Rendered images with source text

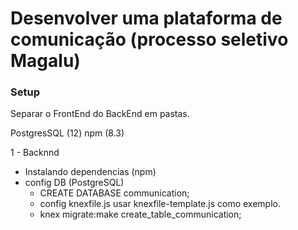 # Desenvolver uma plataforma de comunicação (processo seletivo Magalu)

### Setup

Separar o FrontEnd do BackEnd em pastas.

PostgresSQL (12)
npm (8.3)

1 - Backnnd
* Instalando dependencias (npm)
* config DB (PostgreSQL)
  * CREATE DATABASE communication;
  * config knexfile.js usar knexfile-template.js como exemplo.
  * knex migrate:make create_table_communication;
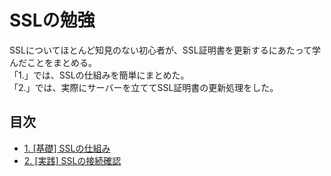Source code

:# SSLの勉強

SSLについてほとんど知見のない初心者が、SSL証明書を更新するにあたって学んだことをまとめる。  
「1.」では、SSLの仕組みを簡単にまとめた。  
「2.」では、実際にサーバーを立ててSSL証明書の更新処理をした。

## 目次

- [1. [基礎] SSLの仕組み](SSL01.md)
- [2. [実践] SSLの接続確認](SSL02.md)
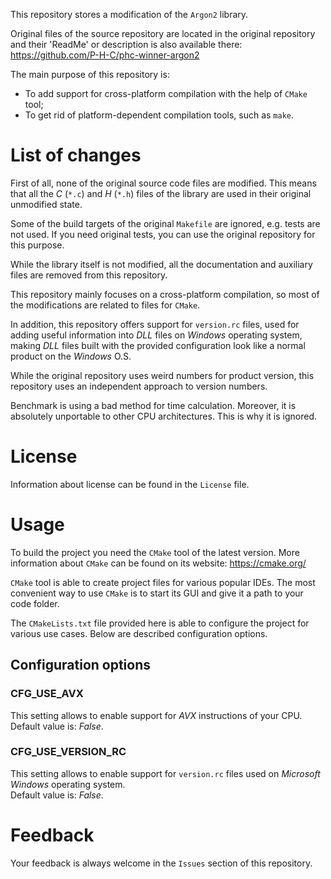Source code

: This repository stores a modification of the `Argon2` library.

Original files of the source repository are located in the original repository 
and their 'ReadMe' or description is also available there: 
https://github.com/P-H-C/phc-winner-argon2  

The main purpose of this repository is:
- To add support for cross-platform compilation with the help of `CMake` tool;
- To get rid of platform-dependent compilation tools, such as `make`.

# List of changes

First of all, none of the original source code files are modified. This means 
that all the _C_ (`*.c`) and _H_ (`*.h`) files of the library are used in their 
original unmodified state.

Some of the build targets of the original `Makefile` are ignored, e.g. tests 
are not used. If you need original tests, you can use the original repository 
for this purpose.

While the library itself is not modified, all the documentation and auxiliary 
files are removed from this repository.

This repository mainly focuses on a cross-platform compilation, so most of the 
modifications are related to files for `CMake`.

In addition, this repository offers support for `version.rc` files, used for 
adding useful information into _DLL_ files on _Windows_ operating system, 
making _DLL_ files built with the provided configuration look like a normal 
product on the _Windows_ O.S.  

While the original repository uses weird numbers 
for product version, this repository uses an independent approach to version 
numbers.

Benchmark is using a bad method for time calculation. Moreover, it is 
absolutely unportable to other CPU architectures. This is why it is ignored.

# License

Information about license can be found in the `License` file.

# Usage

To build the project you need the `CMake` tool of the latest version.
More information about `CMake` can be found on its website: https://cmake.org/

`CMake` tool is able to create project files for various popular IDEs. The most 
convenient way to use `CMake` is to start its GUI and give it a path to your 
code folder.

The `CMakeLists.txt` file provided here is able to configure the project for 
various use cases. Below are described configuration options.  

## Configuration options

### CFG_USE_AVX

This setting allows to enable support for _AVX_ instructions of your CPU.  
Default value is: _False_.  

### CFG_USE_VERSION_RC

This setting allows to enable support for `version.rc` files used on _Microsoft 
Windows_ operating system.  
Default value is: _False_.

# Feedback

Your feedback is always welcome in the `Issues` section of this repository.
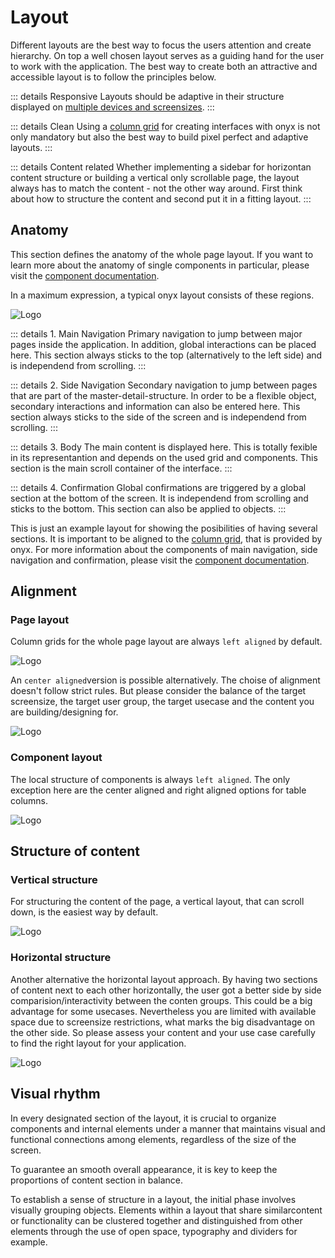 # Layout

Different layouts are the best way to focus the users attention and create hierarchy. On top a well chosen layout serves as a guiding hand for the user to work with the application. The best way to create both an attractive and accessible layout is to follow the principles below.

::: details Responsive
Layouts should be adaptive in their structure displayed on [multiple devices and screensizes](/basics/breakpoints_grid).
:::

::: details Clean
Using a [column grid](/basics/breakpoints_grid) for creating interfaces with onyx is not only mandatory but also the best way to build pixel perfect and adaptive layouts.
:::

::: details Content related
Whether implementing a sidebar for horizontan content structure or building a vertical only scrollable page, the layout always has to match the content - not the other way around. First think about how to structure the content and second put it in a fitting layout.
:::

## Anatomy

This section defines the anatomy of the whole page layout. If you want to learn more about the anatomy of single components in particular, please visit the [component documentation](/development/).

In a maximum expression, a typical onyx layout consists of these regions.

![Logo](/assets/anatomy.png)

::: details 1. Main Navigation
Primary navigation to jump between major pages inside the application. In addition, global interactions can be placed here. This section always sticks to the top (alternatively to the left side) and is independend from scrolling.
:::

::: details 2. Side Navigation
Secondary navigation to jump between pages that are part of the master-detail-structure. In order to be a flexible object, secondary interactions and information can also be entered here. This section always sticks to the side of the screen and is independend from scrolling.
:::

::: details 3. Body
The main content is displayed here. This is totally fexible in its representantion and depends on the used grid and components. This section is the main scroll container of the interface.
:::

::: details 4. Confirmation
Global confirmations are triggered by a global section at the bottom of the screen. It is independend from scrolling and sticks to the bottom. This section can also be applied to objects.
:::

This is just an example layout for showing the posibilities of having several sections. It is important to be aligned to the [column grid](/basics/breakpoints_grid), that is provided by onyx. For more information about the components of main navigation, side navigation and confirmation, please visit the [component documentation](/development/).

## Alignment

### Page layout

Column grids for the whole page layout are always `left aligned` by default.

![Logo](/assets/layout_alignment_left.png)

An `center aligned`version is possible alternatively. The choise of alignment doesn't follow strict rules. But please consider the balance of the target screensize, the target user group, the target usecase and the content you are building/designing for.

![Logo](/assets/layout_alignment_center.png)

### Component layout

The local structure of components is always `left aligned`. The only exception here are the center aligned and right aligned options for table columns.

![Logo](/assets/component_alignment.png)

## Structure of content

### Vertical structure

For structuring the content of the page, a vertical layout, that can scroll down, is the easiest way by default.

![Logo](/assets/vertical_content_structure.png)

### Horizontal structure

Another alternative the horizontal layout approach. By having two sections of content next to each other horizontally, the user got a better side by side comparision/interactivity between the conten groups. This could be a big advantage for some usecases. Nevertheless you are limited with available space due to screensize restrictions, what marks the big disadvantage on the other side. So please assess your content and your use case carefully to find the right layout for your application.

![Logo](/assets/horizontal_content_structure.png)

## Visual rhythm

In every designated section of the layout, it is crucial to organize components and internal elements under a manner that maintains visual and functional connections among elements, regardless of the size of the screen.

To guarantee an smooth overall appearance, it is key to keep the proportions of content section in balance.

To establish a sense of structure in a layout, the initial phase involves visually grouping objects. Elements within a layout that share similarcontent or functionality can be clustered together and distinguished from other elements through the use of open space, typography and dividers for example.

» **Work order**: Read the data above. Pull out each line in which the string "details" appears.

» **Reply**:
::: details Responsive
::: details Clean
::: details Content related
::: details 1. Main Navigation
::: details 2. Side Navigation
::: details 3. Body
::: details 4. Confirmation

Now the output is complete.